■ **Given passage**:
——————

Postcolonial Hierarchies

Work Packages (WP) with a focus on research

WP 3 Dynamics of violence

This WP focuses on the study of postcolonial hierarchies and how these affect dynamics of violence. The WP is subdivided into three projects investigating postcolonial hierarchies in the context of organized and everyday conflicts. How are transnational interpretations of these conflicts related to local dynamics of violence? This connection encompasses local and global relations, expressed in a local politicization of global norms or in the local embeddedness of transnational economic asymmetries. The WP pays attention to the limited spaces of possibility (agency) of local actors as well as to the distorted perceptions of state and non-state violence emanating from West-centered interpretations, which, for example, play a central role in group-based discrimination phenomena, such as racism.
This WP investigates postcolonial hierarchies through the concept of interpretive power. Local struggles over interpretation turn visible, for example, when inner cities in the Global North become the object of critique and resistance on behalf of civil society actors, who call for the decolonization of statues and street names, hence contributing to the decentering of global dynamics of conflict into local struggles of interpretation. Furthermore, Western-influenced ideas about the state, peace and violence are still applied as a universal template for interpreting non-Western settings while portraying these as imperfect and backwards. How, then, are postcolonial hierarchies politicized locally? Which conflict and violence dynamics open up as a result? Which latent colonial patterns of interpretation become locally manifest in resistance to decolonial protest as well as in the study of peace and conflict?

——————

Collected data:
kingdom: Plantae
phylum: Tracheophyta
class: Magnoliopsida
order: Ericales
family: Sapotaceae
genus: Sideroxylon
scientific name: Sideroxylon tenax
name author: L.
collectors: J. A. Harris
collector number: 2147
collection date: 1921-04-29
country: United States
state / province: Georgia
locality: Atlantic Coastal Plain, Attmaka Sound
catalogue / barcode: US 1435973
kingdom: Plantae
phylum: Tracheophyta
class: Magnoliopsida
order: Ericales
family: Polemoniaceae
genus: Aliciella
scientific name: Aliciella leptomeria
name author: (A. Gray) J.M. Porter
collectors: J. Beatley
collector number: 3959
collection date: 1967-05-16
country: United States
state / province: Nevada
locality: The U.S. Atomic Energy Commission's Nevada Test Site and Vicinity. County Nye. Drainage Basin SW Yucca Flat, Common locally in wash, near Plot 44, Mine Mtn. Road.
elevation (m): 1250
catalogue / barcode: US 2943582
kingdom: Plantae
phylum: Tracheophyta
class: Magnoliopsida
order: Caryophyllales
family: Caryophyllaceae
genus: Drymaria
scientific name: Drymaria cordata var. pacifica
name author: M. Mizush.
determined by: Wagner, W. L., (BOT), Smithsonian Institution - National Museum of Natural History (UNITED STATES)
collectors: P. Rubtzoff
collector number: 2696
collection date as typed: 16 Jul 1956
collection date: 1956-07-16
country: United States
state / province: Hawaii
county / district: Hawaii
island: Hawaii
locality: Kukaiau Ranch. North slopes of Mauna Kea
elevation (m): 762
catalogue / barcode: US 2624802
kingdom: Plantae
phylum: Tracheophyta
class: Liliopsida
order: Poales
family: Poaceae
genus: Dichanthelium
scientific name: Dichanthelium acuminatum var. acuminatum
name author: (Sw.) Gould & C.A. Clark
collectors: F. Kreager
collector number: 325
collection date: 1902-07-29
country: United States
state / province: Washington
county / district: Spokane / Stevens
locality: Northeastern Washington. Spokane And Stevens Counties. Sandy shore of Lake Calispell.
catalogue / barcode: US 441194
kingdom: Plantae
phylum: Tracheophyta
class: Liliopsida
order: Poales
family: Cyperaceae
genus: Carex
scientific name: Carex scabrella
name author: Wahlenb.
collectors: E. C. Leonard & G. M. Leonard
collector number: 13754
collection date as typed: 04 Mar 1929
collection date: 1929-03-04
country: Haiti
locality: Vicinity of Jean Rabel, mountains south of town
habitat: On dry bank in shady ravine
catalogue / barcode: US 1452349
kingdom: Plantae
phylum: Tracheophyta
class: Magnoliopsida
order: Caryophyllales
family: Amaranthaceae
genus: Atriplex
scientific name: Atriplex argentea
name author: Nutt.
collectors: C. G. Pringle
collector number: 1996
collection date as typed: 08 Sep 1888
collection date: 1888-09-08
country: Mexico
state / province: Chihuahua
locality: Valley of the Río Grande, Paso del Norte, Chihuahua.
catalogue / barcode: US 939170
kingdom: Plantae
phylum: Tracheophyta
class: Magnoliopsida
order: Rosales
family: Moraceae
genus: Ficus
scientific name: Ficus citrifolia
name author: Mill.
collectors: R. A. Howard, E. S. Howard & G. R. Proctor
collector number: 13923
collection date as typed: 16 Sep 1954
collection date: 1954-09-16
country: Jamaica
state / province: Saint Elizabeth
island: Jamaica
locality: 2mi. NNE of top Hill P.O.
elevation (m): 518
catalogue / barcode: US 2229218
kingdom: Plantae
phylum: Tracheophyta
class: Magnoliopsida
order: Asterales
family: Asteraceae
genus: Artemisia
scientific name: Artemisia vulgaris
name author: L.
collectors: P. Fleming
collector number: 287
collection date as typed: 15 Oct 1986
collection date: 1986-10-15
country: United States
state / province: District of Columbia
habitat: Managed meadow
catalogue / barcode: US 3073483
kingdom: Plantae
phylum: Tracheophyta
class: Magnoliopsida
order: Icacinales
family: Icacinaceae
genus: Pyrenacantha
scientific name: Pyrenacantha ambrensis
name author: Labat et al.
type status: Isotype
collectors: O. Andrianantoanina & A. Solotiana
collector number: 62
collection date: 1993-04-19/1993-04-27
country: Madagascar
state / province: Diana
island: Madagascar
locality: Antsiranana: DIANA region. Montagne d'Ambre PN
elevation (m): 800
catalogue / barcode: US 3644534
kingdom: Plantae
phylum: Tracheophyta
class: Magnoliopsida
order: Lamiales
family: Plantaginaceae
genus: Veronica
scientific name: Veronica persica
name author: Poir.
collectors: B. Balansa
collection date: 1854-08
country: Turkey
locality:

——————

■ **Task set**:
1. Answer these questions from the work package description:
(a) How many projects is the WP subdivided into?
(b) Through what concept does the WP investigate postcolonial hierarchies?
(c) Civil society actors call for the decolonization of what?
2. Rewrite the work package description from "This WP focuses" to "such as racism.", changing "everyday" to "daily".

■ **Solutions for each task**:
1.
(a) Three.
(b) Interpretive power.
(c) Statues and street names.

2.
This WP focuses on the study of postcolonial hierarchies and how these affect dynamics of violence. The WP is subdivided into three projects investigating postcolonial hierarchies in the context of organized and daily conflicts. How are transnational interpretations of these conflicts related to local dynamics of violence? This connection encompasses local and global relations, expressed in a local politicization of global norms or in the local embeddedness of transnational economic asymmetries. The WP pays attention to the limited spaces of possibility (agency) of local actors as well as to the distorted perceptions of state and non-state violence emanating from West-centered interpretations, which, for example, play a central role in group-based discrimination phenomena, such as racism.